By ANDREW MIGA, Associated Press Writer WASHINGTON - Joe Lieberman is fast becoming the Democrats' public enemy No. 1.I wonder if Joe Lieberman ever lies awake at night and stares at the ceiling, thinking about how he's pissed away every vestige of integrity in a naked effort to cling to power? I can't imagine he doesn't regret some of the decisions he's made which has permanently stained his legacy and made him alternately hated and a laughing stock.
The four-term Connecticut senator, who came tantalizingly close to being Al Gore's vice president in 2000, not only has been campaigning for his pal, presumed Republican nominee John McCain, now he's publicly criticizing the Democrats' standard-bearer, Barack Obama. Lieberman has strayed before, most notably switching from Democrat to independent in 2006 to hold onto his Senate seat after a Democratic primary loss.

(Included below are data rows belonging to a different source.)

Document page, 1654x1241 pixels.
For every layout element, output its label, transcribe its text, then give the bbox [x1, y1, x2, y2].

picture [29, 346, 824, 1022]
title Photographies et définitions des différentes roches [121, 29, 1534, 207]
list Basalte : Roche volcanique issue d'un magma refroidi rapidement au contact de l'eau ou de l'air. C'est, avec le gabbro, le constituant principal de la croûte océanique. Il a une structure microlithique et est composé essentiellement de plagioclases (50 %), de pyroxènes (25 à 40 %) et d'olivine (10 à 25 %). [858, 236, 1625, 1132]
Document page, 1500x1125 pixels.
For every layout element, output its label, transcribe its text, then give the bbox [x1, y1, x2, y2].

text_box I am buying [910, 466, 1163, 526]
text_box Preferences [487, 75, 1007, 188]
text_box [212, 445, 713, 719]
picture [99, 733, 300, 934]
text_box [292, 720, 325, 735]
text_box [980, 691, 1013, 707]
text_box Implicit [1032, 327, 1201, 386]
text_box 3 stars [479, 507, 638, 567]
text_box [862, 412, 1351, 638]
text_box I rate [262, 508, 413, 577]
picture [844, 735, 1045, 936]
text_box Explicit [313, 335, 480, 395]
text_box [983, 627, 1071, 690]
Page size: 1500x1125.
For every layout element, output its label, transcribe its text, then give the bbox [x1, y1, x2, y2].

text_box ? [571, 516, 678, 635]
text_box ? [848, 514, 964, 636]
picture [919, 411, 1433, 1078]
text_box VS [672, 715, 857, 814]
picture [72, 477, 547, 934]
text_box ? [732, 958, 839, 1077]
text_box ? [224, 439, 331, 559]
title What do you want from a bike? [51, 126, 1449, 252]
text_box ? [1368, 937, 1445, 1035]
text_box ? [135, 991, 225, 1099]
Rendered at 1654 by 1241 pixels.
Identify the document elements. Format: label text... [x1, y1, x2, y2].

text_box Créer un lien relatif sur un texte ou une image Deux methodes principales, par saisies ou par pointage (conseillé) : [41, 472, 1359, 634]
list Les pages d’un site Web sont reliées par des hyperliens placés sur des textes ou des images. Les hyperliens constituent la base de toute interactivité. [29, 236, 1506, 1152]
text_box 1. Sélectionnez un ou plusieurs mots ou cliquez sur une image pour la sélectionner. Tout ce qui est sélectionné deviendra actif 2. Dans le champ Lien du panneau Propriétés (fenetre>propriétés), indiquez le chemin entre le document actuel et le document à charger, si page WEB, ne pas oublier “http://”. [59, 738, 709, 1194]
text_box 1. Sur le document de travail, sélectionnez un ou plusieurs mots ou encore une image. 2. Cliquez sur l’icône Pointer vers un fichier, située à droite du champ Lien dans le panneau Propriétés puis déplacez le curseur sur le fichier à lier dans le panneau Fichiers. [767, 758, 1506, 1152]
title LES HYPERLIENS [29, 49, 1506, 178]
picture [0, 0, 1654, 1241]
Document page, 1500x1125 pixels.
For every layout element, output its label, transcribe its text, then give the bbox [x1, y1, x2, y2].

But the latest betrayal has upset Democrats, who often answer in clipped but polite tones when asked about Lieberman. The reason: The independent still caucuses with the Democrats on most issues except the Iraq war, and he holds their slim political majority in his hands.
"There's a commonly held hope that he's not going to be transformed into an attack dog for Republicans," said Sen. John Kerry, D-Mass., an Obama supporter. (CT Bob: Don't hold you're breath, John!)
Lieberman has wasted no time in questioning Obama's positions on Iran and Israel, two topics on which Lieberman and McCain agree. Just one day after Obama clinched his party's nomination, Lieberman joined Republicans on a McCain campaign teleconference call assailing Obama following his foreign policy address to a leading Jewish group.
Lieberman accused Obama of blaming U.S. policies for "essentially sort of strengthening" Iran.
Does the thought ever occur to him that he should have quietly retired in 2006 and allowed a younger and more idealistic generation assume the helm? He could have become a respected professor, or an MSNBC pundit, or even a highly successful lobbyist for Israel, and done so without wrecking his place in history.
Instead, after this year's election, Joe Lieberman will be remembered mostly as an angry, pathetic, impotent little man; known best for selling out every deeply held belief in order to win.
In that respect, he's perfect for John McCain.